- [Questions on the material]
1. Update the cooking-magazine thread by rewriting everything from "I don't know" down to "Any other suggestions?", putting "publication" wherever "magazine" appears.
2. Translate this sentence from the cooking-magazine thread into Spanish: "He gets into the science behind the best way to cook a dish and why."
3. Pick up the cooking-magazine thread after its final sentence and keep it going.
Start of Extracted text
Looking for a good how to cook and food magazine
January 17, 2017 8:42 AM   Subscribe

I don't know how to cook very well. Cookbooks, even ones that claim to be quick and minimal bore me. Motivator? Maybe a magazine with recipes, credible interesting articles on food and nutrition (even a lttle wine) I read Eating Well magazine and it seems pretty good. Any other suggestions?
posted by ebesan to Food & Drink (20 answers total) 14 users marked this as a favorite
A good place to start is Serious Eats. In particular, check out the articles and associated recipes of J. Kenji Lopez-Alt. He gets into the science behind the best way to cook a dish and why. You definitely won't be bored. I also recommend his voluminous and endlessly interesting cookbook, The Food Lab.

In a similar vein, I recommend Harold McGee's On Food And Cooking. It's not a straight-up cookbook; its focus is, again, on the science behind what makes certain recipes work.
End of Extracted text
Start of Study material
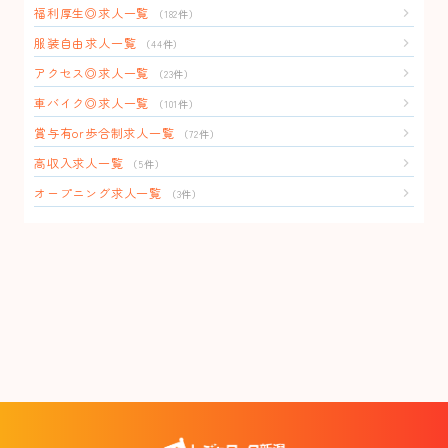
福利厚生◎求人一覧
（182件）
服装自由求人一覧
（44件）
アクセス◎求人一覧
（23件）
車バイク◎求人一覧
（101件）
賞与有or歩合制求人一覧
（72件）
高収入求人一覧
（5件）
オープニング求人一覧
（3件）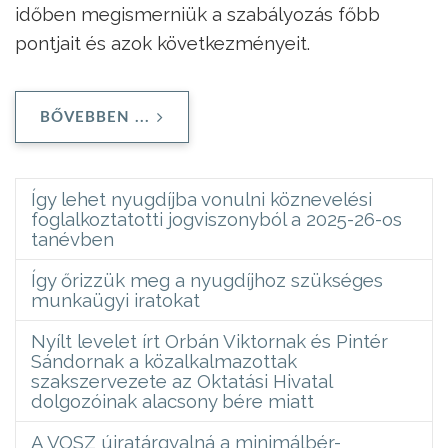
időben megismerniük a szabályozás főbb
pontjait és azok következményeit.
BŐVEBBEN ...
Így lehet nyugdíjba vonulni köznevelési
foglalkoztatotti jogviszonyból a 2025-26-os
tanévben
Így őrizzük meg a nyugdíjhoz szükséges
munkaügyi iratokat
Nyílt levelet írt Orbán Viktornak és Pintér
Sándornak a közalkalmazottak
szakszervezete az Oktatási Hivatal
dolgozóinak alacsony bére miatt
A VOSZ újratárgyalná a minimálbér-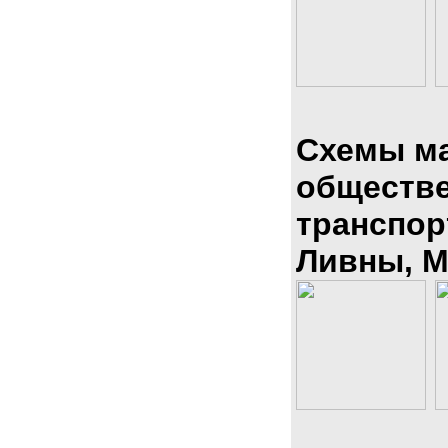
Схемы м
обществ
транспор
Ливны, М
End of Study material
Start of Study material
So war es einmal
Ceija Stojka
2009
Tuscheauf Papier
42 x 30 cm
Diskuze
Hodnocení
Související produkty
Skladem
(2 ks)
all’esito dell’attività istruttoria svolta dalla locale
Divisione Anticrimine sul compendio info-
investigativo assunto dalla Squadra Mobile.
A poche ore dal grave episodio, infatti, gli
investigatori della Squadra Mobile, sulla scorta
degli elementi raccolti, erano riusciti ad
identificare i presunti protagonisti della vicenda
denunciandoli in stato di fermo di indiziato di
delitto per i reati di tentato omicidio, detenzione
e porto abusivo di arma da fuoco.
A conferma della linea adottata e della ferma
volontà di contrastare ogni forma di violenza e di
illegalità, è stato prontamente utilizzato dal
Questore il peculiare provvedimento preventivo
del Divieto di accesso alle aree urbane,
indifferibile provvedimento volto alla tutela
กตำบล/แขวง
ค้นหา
End of Study material
Start of Study material
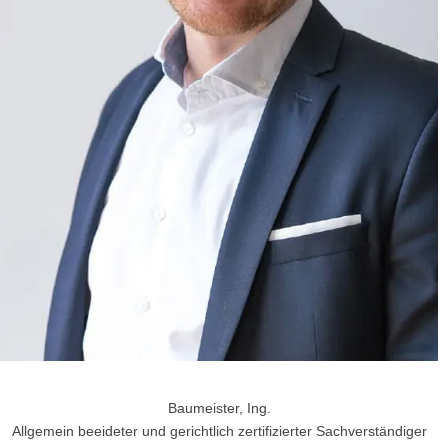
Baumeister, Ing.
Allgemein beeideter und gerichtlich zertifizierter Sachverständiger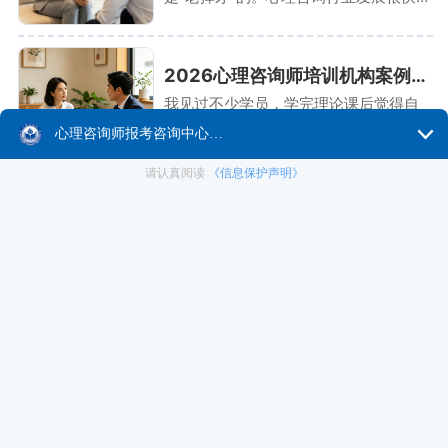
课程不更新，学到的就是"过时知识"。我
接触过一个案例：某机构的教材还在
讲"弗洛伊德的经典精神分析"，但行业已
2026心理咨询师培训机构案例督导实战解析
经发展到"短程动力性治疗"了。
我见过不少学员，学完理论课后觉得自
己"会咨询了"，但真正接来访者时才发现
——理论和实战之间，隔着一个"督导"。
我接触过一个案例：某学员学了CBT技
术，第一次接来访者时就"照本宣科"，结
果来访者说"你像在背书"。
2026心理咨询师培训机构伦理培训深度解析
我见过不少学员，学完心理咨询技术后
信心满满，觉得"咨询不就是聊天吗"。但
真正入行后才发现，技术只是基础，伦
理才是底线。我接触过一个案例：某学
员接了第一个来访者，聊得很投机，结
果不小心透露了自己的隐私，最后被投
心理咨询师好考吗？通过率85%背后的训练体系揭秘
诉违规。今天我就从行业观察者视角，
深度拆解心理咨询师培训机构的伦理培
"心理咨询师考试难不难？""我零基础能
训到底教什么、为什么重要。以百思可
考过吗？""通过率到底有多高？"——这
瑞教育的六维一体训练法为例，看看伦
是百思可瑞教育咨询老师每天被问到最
End of Study material
- [Exercise answers]
1.
I don't know how to cook very well. Cookbooks, even ones that claim to be quick and minimal bore me. Motivator? Maybe a publication with recipes, credible interesting articles on food and nutrition (even a lttle wine) I read Eating Well publication and it seems pretty good. Any other suggestions?

2. Se adentra en la ciencia detrás de la mejor manera de cocinar un plato y el porqué.

3.
Last but not least, I recommend Michael Ruhlman's Ratio. It outlines the fundamental ratios of ingredients that make a muffin a muffin, what makes a roux a roux, how much flour to butter to water to make a pie crust (3:2:1 for a pie crust, as it turns out). It's interesting and very, very useful if you want to start with building blocks as a cook and then riff on this foundation. I highly recommend this approach to learning how to cook.

Also, just get into the kitchen and mess around. Don't be afraid to screw up dishes and make stuff you'll hate. It's the only way for you to get a sense of how, for example, mustard emulsifies oil and water in a salad dressing.
posted by cleverevans at 9:01 AM on January 17, 2017 [6 favorites]

Cook's Illustrated would be my pick for magazines.

If you have Netflix, you can watch Good Eats, which is basically how I learned to cook. It's more about the science of cooking and cooking hacks, but has recipes and demos too. Netflix has some episodes, not all.

You could also try the website Serious Eats, which has recipes but also explains why they work... especially Kenji's Food Lab. He has a book as well, The Food Lab, which is a lot more interesting than a normal recipe book.

I cook every day for my family and Serious Eats is my goto for basically everything, including vegan for my stepdaughter.
posted by Huck500 at 9:04 AM on January 17, 2017 [3 favorites]

I'm a Barefoot Contessa fan, because the recipes are simple and do not assume much cooking knowledge (or interest in finding a bunch of obscure ingredients), but still are real food. In other words, they are for people who are ignorant but not dumb. Her older cookbooks are only around $5 or so used.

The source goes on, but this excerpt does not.